It’s been difficult finding any positive news coming out of diamonds lately.
CAR, KP, and the Nice Narrative
A report from Amnesty International on the Central African Republic and a Time Magazine article on conflict diamonds and the KP offer a sobering reminder that, no matter, what positive narratives can come out of Botswana, Canada, Russia, South Africa or Namibia, no matter what the KP reports for how many carats come out of this and that country as a share of global supply, the temptation to focus on the sore points of the supply chain will always be too easy to pass up, and for good reason. Artisanal diamonds may take up only 15% of carats and 5% of gem production, but the press and public attention will always come back to the artisanal diamonds.
Foxes in Charge of the Chicken Coop
The KP released its figures for 2014, showing that, once again, a certain volume of rough diamonds enter the UAE, about the same volume of rough diamonds leave, yet somehow they magically increase in price by about 40%. I know “conflict diamonds” is a worthy news story and getting photography of such misery is easy, but how is the wholesale looting of national resources not worthy of significant press attention? Fittingly, the UAE has become vice-chair of the KP, and will become the chair in 2016.

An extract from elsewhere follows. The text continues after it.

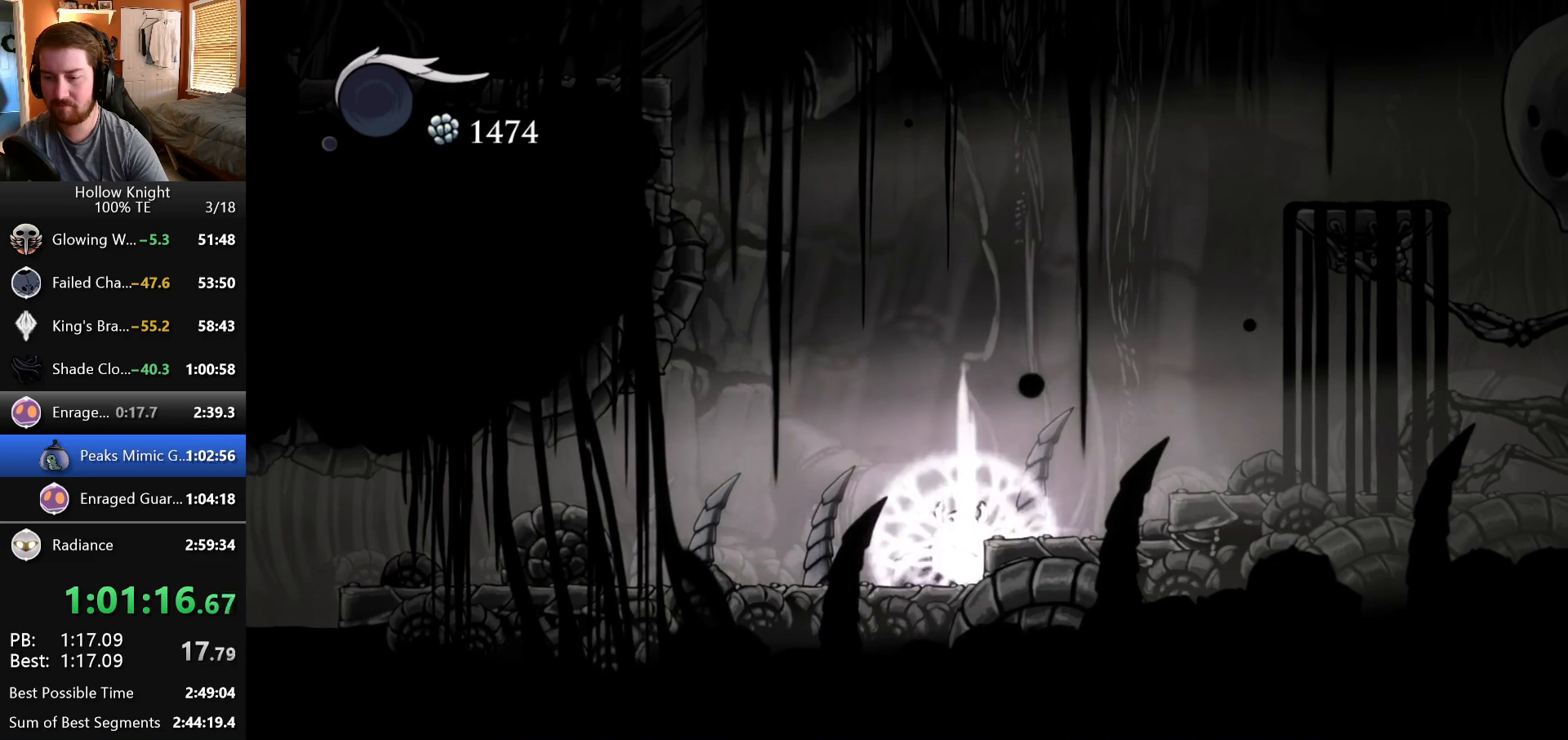
{"keys": ["up"], "events": []}
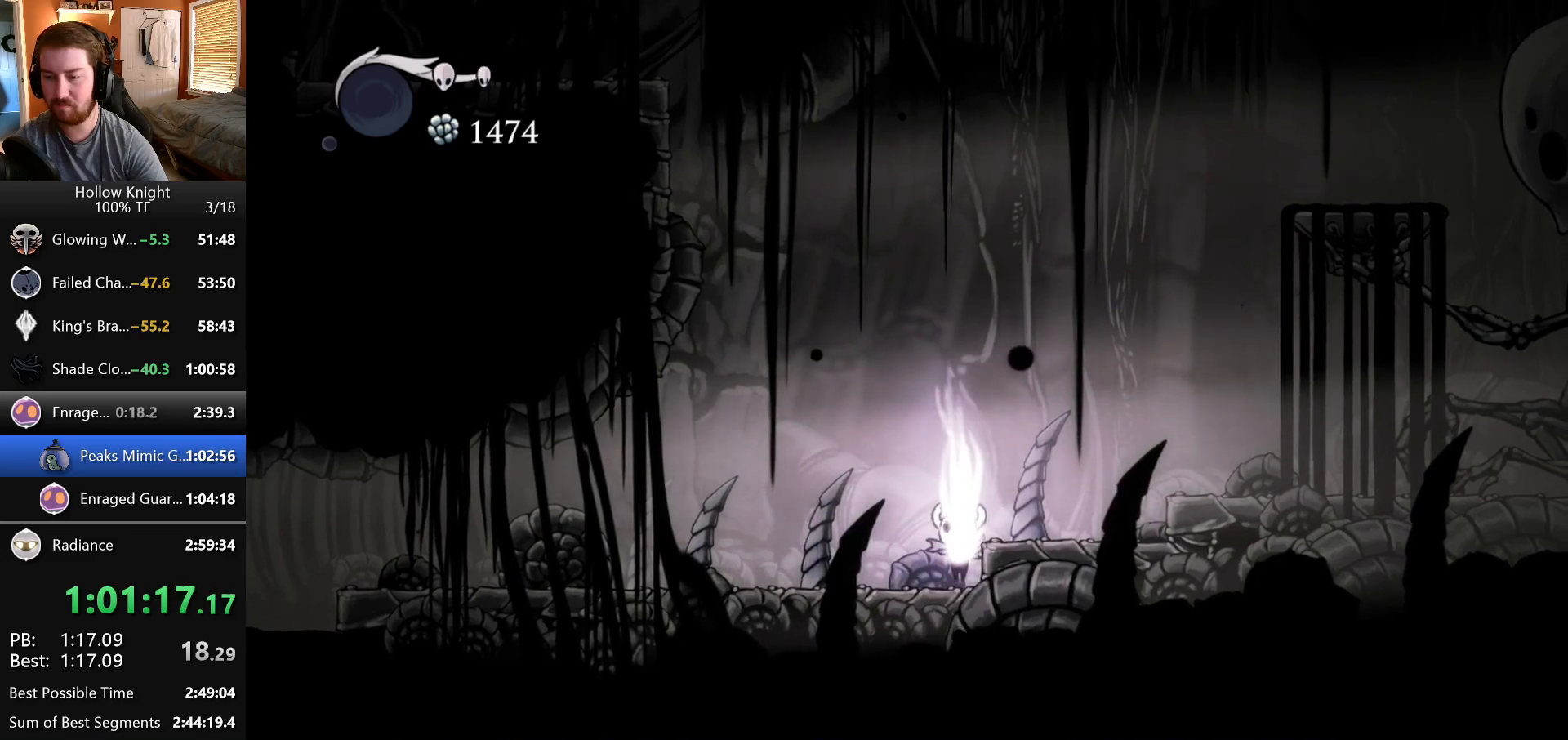
{"keys": ["up"], "events": []}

New chapter in a very old story: Global Witness exposes the ties between the Burmese ruby trade and the members of the military junta. How is it that peoples’ negative “ethical” impressions of gemstones mostly extend to the colorless ones with a hardness of 10.0?
Rough Diamond Gemologist resurfaces to remind us that rough buyers are most assuredly the most tough-as-nails street-smart people on the planet.
“When a man with experience meets a man with money, the man with the money gets the experience, and the man with the experience gets the money.”